In this study, we performed GO and pathway analyses for differentially expressed mRNAs predicted from the database. These DEGs were significantly enriched in cancer-related pathways, such as p53, cAMP and AMPK signaling pathways. As described above, p53 gene plays major roles in many biological pathways, including cell cycle, growth, differentiation, apoptosis and death. Similarly, the cAMP signaling pathway also predominantly participates in cellular processes such as immune function, growth, differentiation and metabolism (Serezani et al., 2008). Furthermore, AMPK enzyme, as a negative regulator of glycolysis, inhibits tumor progression by regulating a part of the proliferative and metabolic pathways (Sanli et al., 2014).
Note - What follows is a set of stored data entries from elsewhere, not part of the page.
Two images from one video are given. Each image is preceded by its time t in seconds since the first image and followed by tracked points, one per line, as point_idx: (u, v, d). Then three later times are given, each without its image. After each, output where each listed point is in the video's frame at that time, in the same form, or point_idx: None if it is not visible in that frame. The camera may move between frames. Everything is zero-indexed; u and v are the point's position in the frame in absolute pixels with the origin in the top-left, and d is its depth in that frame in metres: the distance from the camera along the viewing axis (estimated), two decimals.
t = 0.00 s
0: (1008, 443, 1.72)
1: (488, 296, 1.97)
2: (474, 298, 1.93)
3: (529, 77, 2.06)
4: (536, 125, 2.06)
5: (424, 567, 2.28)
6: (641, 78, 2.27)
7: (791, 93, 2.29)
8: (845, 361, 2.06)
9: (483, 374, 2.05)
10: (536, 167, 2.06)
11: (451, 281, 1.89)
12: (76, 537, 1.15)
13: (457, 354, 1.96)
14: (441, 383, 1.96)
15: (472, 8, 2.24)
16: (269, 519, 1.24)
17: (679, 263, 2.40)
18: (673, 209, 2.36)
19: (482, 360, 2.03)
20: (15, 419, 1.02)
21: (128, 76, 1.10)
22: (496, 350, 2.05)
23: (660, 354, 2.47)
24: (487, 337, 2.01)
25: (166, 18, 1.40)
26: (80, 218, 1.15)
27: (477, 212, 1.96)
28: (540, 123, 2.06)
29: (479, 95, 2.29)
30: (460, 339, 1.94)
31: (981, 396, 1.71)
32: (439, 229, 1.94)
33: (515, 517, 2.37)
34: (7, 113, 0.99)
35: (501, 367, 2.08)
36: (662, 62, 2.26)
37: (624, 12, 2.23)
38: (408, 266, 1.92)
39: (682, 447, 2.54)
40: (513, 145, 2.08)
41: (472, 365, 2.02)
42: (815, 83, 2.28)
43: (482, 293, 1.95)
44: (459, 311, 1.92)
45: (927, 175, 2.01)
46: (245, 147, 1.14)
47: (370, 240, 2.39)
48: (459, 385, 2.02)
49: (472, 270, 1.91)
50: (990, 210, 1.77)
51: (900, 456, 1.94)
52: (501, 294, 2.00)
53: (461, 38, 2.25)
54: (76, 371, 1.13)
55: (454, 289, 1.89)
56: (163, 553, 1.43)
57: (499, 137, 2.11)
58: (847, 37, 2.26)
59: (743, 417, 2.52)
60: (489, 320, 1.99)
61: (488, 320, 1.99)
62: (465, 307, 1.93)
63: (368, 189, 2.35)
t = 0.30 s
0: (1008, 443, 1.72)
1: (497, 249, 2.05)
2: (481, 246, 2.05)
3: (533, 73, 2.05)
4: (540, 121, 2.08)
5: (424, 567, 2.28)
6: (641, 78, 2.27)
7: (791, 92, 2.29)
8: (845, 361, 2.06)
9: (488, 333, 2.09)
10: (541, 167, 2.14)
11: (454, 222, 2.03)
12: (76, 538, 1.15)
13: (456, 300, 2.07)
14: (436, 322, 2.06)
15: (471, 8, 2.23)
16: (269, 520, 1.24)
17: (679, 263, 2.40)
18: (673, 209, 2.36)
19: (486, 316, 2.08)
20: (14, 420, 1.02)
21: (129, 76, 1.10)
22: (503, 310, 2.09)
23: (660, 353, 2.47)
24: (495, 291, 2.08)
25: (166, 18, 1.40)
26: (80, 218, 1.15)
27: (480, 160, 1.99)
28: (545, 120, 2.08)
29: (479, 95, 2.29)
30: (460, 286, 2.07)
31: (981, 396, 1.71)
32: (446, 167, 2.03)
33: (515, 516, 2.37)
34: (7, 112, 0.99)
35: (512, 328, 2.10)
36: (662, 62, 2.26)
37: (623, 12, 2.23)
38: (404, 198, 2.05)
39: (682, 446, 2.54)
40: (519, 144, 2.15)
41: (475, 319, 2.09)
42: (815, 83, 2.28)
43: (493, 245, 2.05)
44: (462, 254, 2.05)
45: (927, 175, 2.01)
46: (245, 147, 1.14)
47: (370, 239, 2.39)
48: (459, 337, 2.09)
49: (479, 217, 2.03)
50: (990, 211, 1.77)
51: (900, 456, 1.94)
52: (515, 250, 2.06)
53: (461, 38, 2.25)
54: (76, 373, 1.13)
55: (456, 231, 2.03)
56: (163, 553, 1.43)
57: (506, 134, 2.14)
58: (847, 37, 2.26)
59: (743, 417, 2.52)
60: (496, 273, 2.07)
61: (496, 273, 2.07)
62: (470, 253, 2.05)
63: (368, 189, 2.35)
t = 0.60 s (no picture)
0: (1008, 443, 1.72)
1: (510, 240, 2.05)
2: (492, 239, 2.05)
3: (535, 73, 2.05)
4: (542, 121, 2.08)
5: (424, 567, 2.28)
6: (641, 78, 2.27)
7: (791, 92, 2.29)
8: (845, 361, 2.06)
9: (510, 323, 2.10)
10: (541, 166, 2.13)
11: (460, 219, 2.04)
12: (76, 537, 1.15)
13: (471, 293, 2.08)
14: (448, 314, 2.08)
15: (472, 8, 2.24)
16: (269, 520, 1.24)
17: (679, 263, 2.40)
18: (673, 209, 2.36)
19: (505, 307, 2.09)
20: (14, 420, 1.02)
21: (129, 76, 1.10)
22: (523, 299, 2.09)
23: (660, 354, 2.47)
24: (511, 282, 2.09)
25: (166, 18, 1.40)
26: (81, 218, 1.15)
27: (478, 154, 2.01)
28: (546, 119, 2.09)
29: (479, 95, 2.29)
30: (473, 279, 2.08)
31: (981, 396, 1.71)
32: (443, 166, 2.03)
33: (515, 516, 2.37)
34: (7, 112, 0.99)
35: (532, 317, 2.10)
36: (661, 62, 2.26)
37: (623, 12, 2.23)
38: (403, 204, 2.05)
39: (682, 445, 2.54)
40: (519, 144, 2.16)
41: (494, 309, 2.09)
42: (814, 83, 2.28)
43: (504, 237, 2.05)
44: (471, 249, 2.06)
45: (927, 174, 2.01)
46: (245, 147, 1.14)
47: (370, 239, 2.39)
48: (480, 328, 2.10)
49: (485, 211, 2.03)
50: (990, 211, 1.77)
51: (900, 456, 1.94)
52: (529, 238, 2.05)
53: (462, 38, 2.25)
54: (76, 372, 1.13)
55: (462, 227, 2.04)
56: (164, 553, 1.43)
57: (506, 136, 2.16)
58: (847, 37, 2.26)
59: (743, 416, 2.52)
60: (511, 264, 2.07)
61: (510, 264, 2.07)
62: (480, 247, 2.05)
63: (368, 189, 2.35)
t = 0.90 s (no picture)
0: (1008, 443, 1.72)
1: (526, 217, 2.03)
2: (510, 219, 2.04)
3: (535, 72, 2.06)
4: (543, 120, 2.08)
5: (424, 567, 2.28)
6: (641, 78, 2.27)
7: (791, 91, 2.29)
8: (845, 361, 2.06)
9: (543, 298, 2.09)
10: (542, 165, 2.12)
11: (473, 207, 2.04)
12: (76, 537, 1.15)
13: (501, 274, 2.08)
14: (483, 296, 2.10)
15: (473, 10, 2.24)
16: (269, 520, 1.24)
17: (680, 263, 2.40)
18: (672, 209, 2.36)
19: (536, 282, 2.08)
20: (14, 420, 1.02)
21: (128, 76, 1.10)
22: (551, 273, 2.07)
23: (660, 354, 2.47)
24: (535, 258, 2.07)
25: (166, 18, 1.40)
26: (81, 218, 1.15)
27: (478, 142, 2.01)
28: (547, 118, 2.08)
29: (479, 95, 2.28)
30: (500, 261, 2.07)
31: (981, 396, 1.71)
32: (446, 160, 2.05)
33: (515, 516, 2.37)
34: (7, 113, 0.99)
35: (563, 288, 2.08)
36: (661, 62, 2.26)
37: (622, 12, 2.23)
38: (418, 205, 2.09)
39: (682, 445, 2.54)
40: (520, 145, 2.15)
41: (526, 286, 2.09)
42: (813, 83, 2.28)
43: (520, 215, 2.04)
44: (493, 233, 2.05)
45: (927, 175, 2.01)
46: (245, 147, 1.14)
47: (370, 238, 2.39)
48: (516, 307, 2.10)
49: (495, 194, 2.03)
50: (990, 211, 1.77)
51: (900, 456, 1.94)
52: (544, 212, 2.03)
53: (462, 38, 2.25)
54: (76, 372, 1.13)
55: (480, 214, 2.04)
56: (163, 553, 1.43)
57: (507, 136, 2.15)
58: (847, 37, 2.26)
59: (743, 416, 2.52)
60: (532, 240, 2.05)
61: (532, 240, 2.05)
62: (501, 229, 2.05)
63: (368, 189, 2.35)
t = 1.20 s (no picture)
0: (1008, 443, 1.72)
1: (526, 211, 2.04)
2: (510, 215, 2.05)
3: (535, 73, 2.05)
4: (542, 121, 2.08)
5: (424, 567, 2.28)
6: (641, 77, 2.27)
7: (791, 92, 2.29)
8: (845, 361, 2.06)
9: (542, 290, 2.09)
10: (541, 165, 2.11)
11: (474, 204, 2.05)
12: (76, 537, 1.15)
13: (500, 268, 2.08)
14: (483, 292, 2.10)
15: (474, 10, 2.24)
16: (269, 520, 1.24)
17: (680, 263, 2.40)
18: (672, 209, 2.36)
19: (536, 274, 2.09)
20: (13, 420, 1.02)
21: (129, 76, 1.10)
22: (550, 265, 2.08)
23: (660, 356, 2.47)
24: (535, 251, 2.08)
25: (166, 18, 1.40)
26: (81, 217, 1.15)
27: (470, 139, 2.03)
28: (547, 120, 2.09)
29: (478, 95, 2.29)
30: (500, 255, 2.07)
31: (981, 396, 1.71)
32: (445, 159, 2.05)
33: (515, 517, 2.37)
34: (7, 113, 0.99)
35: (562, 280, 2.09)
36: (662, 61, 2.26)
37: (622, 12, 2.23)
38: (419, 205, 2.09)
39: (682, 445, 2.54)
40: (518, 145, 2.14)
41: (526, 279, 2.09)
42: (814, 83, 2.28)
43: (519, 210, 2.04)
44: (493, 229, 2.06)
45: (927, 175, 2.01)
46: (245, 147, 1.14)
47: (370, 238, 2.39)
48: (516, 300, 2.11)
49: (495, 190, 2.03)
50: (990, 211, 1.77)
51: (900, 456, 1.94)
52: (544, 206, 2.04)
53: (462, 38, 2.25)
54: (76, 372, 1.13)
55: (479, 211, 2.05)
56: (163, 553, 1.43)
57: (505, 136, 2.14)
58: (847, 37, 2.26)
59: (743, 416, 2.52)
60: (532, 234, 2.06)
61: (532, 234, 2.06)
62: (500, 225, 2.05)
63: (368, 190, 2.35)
In addition, the K–M survival curves plotted for RNAs from the prognostic ceRNA sub-network revealed that the RNA expression levels were significantly correlated with the survival rate of patients with TNBC.
There were some limits in this study. Firstly, we hope to further explore the interaction of prognosis-related molecules by establishing a PPI interaction network for mRNA in ceRNA networks. Unfortunately, neither PPI network nor MCODE analysis showed interaction of TRIML2 and TERT with other molecules. Secondly, TRIML2 was verified by qPCR and its high expression in TNBC cell line was confirmed. However, the expression of TRIML2 in cell lines of other subtypes of breast cancer was not detected. In this study, we identified molecules that may be important for TNBC, but such a study can offer no further level of details definitively. In addition, the supporting data is very limited, and more targets are proposed as competing targets in the network should be studied in the future.
In summary, we successfully screened specific lncRNAs, miRNAs and mRNAs in TNBC from the TCGA database, and established a ceRNA topology network from which we selected and further studied five specific RNAs: hsa-mir-133a-3p, hsa-mir-1-3p, TRIML2, TERT and PHBP4. Moreover, we conducted RT-qPCR to further validate these results. The expression levels of TRIML2 gene in TNBC tissues and cells surpassed those in normal paracancerous tissues and mammary cells. The findings provide potentially eligible targets and ideas for the future diagnosis and treatment of TNBC.
The PPI network from the String database.
Each node represents a protein, and the edge between nodes represents the interaction between two connected proteins.